Cervical cancer vaccine

Two preventive vaccines for cervical cancer are now available: Gardasil® and Cervarix®. Both protect against infections from two types of human papillomavirus (HPV), types 16 and 18, which are responsible for about 70 percent of cervical cancers. Those types also cause vaginal, vulvar, anal, penile, and head and neck cancers.

HPV is the most common sexually transmitted infection. With more than 100 types of HPV, nearly all sexually active men and women will contract at least one type at some point in their lives. But an HPV infection does not necessarily mean cancer will develop. About 90 percent of HPV infections clear up by themselves within two years. Only those that persist can cause serious health problems, including cancer.

Both Gardasil and Cervarix are FDA-approved. Gardasil was first in 2006, followed by Cervarix in 2009. In addition to HPV types 16 and 18, Guardasil protects against types 6 and 11, which cause 90 percent of genital wart cases in both males and females. 

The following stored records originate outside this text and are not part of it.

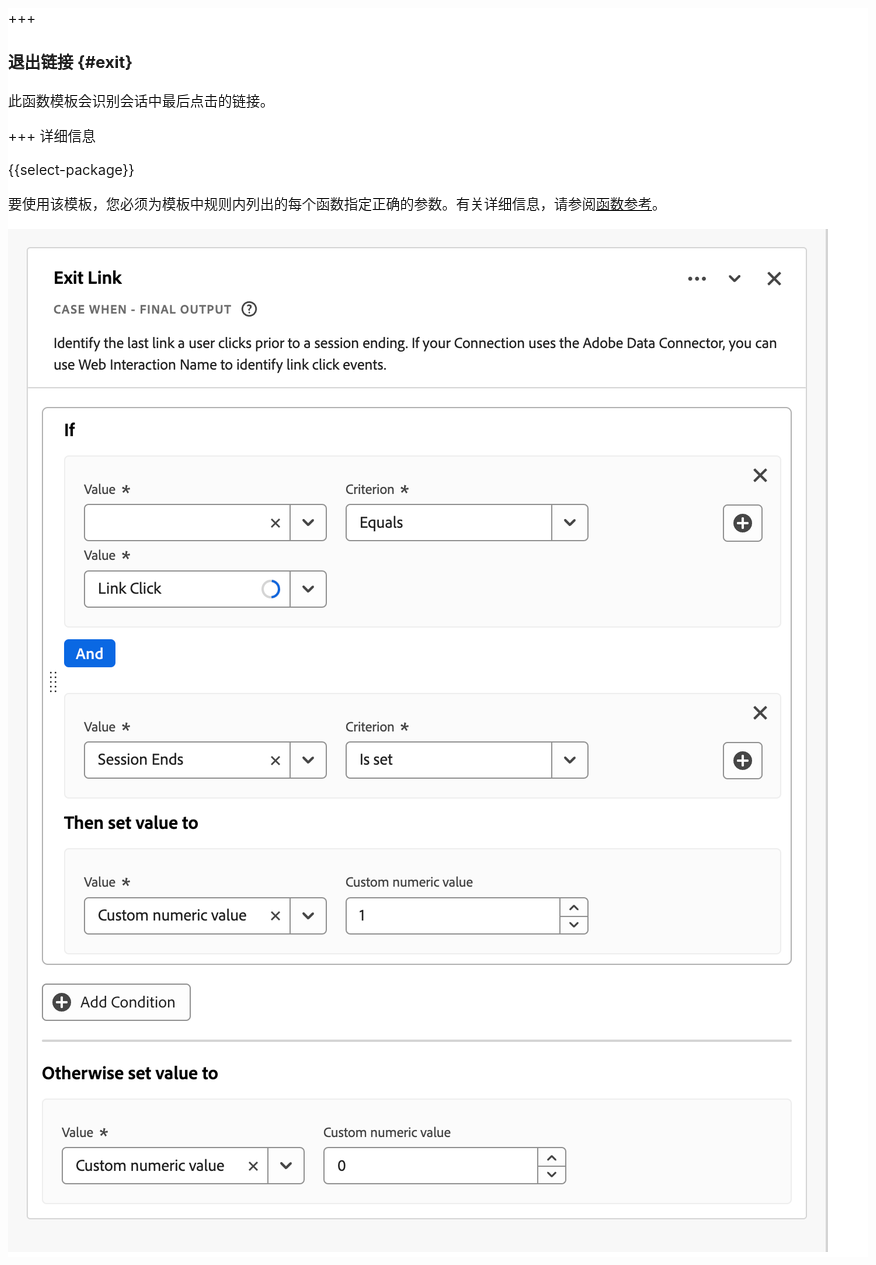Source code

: +++

### 退出链接 {#exit}

此函数模板会识别会话中最后点击的链接。

+++ 详细信息

{{select-package}}

要使用该模板，您必须为模板中规则内列出的每个函数指定正确的参数。有关详细信息，请参阅[函数参考](#function-reference)。

![退出链接规则生成器的屏幕快照](assets/function-template-exit-link.png)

HPV vaccination is recommended as part of the routine immunization schedule for boys and girls aged 11 or 12, with catch-up vaccination recommended for those 13-26 years old. Both Gardasil and Cervarix have been shown to prevent precancers in women.

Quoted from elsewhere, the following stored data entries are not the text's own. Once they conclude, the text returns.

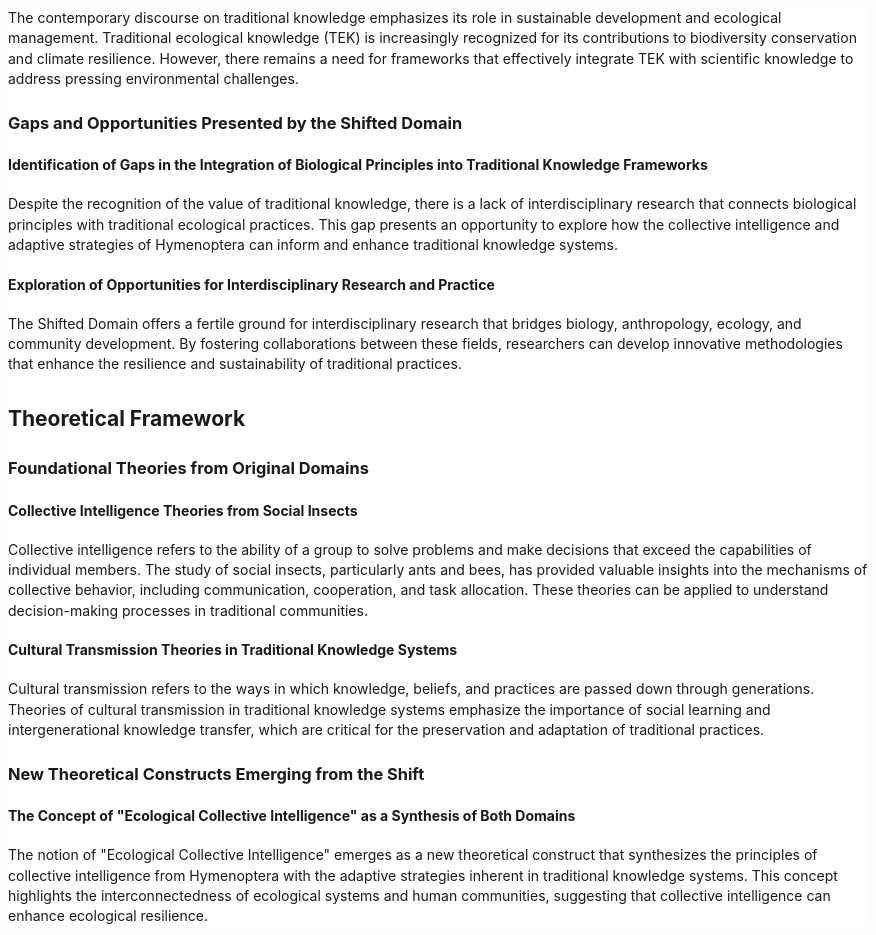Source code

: The contemporary discourse on traditional knowledge emphasizes its role in sustainable development and ecological management. Traditional ecological knowledge (TEK) is increasingly recognized for its contributions to biodiversity conservation and climate resilience. However, there remains a need for frameworks that effectively integrate TEK with scientific knowledge to address pressing environmental challenges.

### Gaps and Opportunities Presented by the Shifted Domain

#### Identification of Gaps in the Integration of Biological Principles into Traditional Knowledge Frameworks

Despite the recognition of the value of traditional knowledge, there is a lack of interdisciplinary research that connects biological principles with traditional ecological practices. This gap presents an opportunity to explore how the collective intelligence and adaptive strategies of Hymenoptera can inform and enhance traditional knowledge systems.

#### Exploration of Opportunities for Interdisciplinary Research and Practice

The Shifted Domain offers a fertile ground for interdisciplinary research that bridges biology, anthropology, ecology, and community development. By fostering collaborations between these fields, researchers can develop innovative methodologies that enhance the resilience and sustainability of traditional practices.

## Theoretical Framework

### Foundational Theories from Original Domains

#### Collective Intelligence Theories from Social Insects

Collective intelligence refers to the ability of a group to solve problems and make decisions that exceed the capabilities of individual members. The study of social insects, particularly ants and bees, has provided valuable insights into the mechanisms of collective behavior, including communication, cooperation, and task allocation. These theories can be applied to understand decision-making processes in traditional communities.

#### Cultural Transmission Theories in Traditional Knowledge Systems

Cultural transmission refers to the ways in which knowledge, beliefs, and practices are passed down through generations. Theories of cultural transmission in traditional knowledge systems emphasize the importance of social learning and intergenerational knowledge transfer, which are critical for the preservation and adaptation of traditional practices.

### New Theoretical Constructs Emerging from the Shift

#### The Concept of "Ecological Collective Intelligence" as a Synthesis of Both Domains

The notion of "Ecological Collective Intelligence" emerges as a new theoretical construct that synthesizes the principles of collective intelligence from Hymenoptera with the adaptive strategies inherent in traditional knowledge systems. This concept highlights the interconnectedness of ecological systems and human communities, suggesting that collective intelligence can enhance ecological resilience.
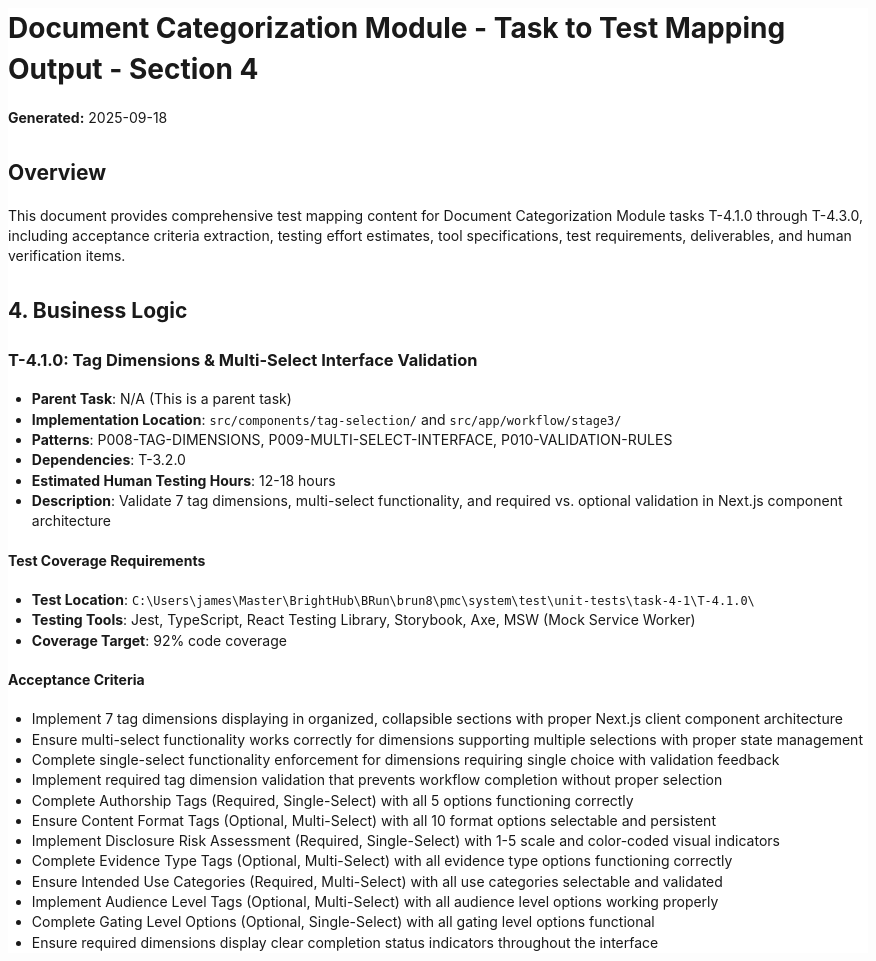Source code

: 

# Document Categorization Module - Task to Test Mapping Output - Section 4
**Generated:** 2025-09-18

## Overview
This document provides comprehensive test mapping content for Document Categorization Module tasks T-4.1.0 through T-4.3.0, including acceptance criteria extraction, testing effort estimates, tool specifications, test requirements, deliverables, and human verification items.

## 4. Business Logic

### T-4.1.0: Tag Dimensions & Multi-Select Interface Validation

- **Parent Task**: N/A (This is a parent task)
- **Implementation Location**: `src/components/tag-selection/` and `src/app/workflow/stage3/`
- **Patterns**: P008-TAG-DIMENSIONS, P009-MULTI-SELECT-INTERFACE, P010-VALIDATION-RULES
- **Dependencies**: T-3.2.0
- **Estimated Human Testing Hours**: 12-18 hours
- **Description**: Validate 7 tag dimensions, multi-select functionality, and required vs. optional validation in Next.js component architecture

#### Test Coverage Requirements
- **Test Location**: `C:\Users\james\Master\BrightHub\BRun\brun8\pmc\system\test\unit-tests\task-4-1\T-4.1.0\`
- **Testing Tools**: Jest, TypeScript, React Testing Library, Storybook, Axe, MSW (Mock Service Worker)
- **Coverage Target**: 92% code coverage

#### Acceptance Criteria
- Implement 7 tag dimensions displaying in organized, collapsible sections with proper Next.js client component architecture
- Ensure multi-select functionality works correctly for dimensions supporting multiple selections with proper state management
- Complete single-select functionality enforcement for dimensions requiring single choice with validation feedback
- Implement required tag dimension validation that prevents workflow completion without proper selection
- Complete Authorship Tags (Required, Single-Select) with all 5 options functioning correctly
- Ensure Content Format Tags (Optional, Multi-Select) with all 10 format options selectable and persistent
- Implement Disclosure Risk Assessment (Required, Single-Select) with 1-5 scale and color-coded visual indicators
- Complete Evidence Type Tags (Optional, Multi-Select) with all evidence type options functioning correctly
- Ensure Intended Use Categories (Required, Multi-Select) with all use categories selectable and validated
- Implement Audience Level Tags (Optional, Multi-Select) with all audience level options working properly
- Complete Gating Level Options (Optional, Single-Select) with all gating level options functional
- Ensure required dimensions display clear completion status indicators throughout the interface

Gardasil and Cervarix are both recommended for:

  • Girls who are 11 or 12 years old
  • Gardasil for females aged 13 to 26 and Cervarix for females aged 13 to 25 who did not get any or all doses when they were younger

Gardasil is also recommended for:

  • Boys who are 11 or 12 years old
  • Males ages 13 to 21 who did not get any or all doses when they were younger

Through age 26, Gardasil is recommended for the following men who did not get any or all doses when they were younger and:

  • Are gay or bisexual
  • Have had sex with another man
  • Have a compromised immune systems

Three doses of either vaccine provide immunity for about five years. The HPV vaccine is given as an injection into the muscle in the upper arm or thigh. The first shot may be given any time beginning at 9 years of age. The second dose is given two months after the first shot, and the third dose is given four months after the second shot.

The HPV vaccine is most effective when it’s given before someone is exposed to HPV. That’s why vaccination is recommended for preteens before they become sexually active. Preteens also have a higher immune response compared with older teens and young women.